Czy w 2012 roku będziemy jeździć nowoczesnymi autostradami, ale utkniemy na dziurawych drogach lokalnych? Wszystko wskazuje na to, że tak właśnie będzie. Rząd, przygotowując narodowy program budowy dróg, zapomniał o finansowaniu gminnej i powiatowej sieci drogowej.
Realizacja programu w latach 2007-2012 będzie kosztowała 121 mld zł. Głównie są to środki na budowę 1,6 tys. km autostrad i 58 obwodnic, stworzenie sieci ponad 2,2 tys. km dróg ekspresowych oraz wzmocnienie nośności dróg krajowych. Na drogi zarządzane przez ubogie samorządy gmin i powiatów przewidziano środki w regionalnych programach operacyjnych. Problem polega na tym, że sieć tych dróg obejmuje ponad 377 tys. km, a pieniądze z UE to kropla w morzu potrzeb.
- Samorządy mają za mało środków na utrzymanie i rewitalizację dróg - uważa Grzegorz Stech, dyrektor Zarządu Dróg Wojewódzkich z Krakowa. Jego zdaniem, nawet pieniądze z regionalnych programów operacyjnych w 40 proc. są przeznaczone na projekty zgodne ze strategią lizbońską. Nie zalicza się do nich infrastruktury drogowej. - GDDKiA nie przewiduje budowy połączeń między głównymi węzłami komunikacyjnymi a istniejącą siecią dróg. Nie zarezerwowano również pieniędzy na odszkodowania za drogi zniszczone przy dowozie ciężkiego sprzętu i materiałów potrzebnych przy budowie autostrad - mówi Stech. Problem jest poważny, bo podczas niedawnej przebudowy krótkiego odcinka Zakopianki zniszczono około 150 km dróg lokalnych.

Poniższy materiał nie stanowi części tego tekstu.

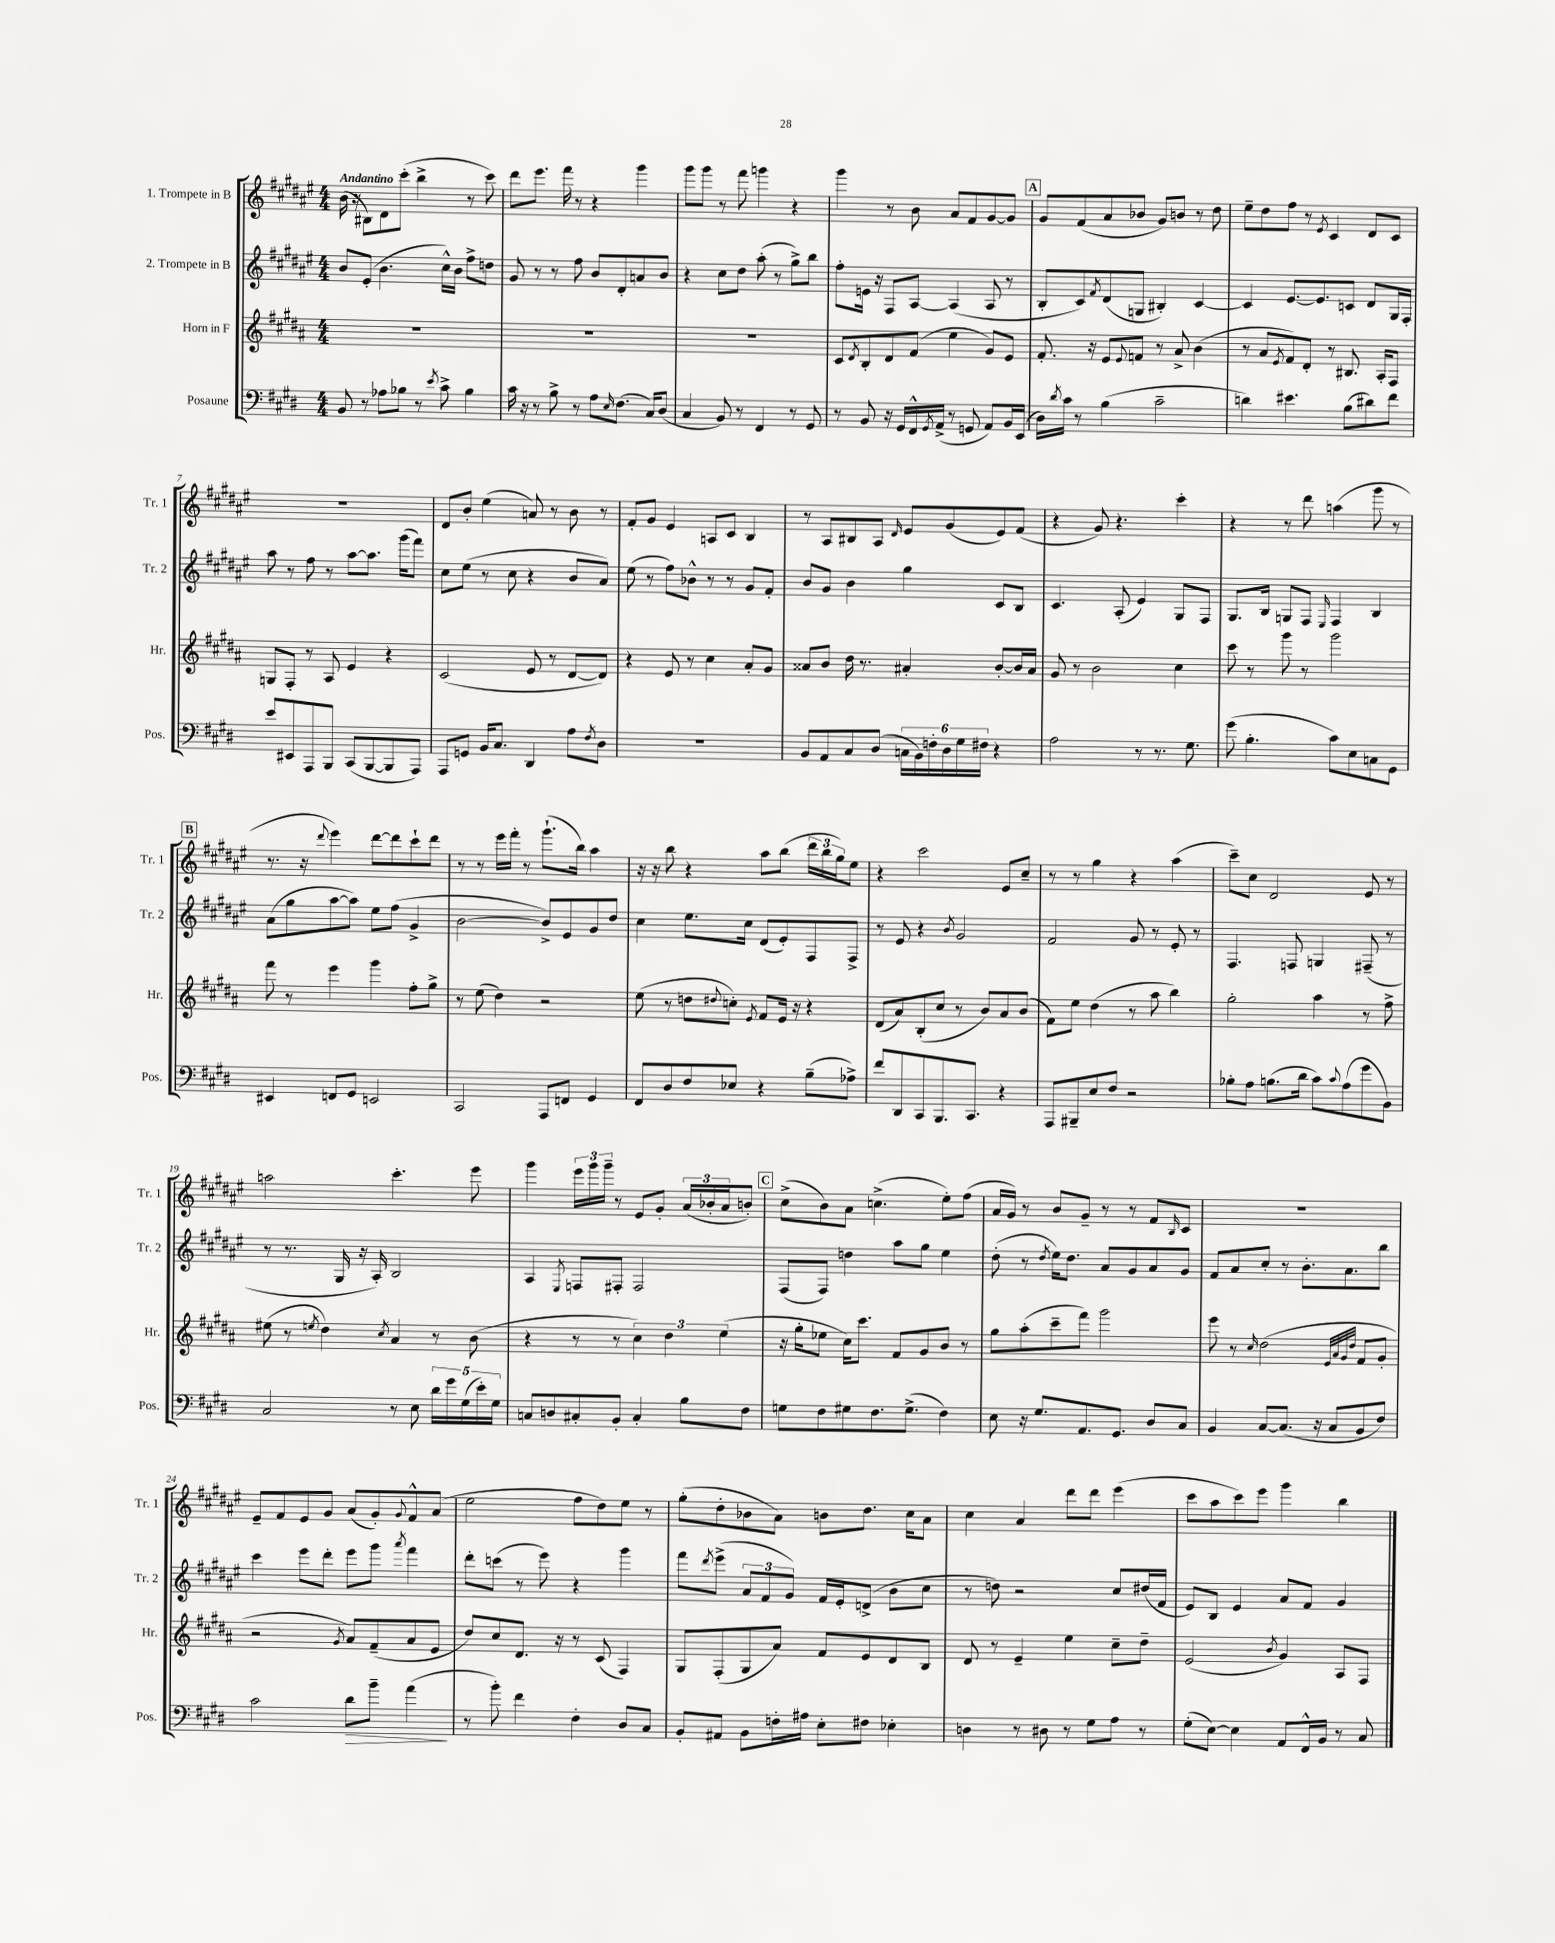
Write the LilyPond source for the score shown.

- Budując drogi ekspresowe i autostrady, realizujemy węzły, które stanowią powiązania z istniejącą siecią dróg. Resztą powinny się zająć samorządy - mówi Zbigniew Kotlarek, dyrektor GDDKiA. Jego zdaniem, na szczeblu lokalnym brakuje zarówno organizacji, jak i pieniędzy. Stąd też oczekiwania, że w ramach finansowania głównych korytarzy transportowych zostaną przewidziane środki na realizację dróg dojazdowych. - Powstaje pytanie, w jakiej skali i w jakim zakresie zarządcy dróg krajowych są odpowiedzialni za ten proces? Niestety, każdy musi robić swoje. Nie możemy się podjąć budowy sieci dróg lokalnych, bo nie mamy takich uprawnień ani możliwości - dodaje Kotlarek.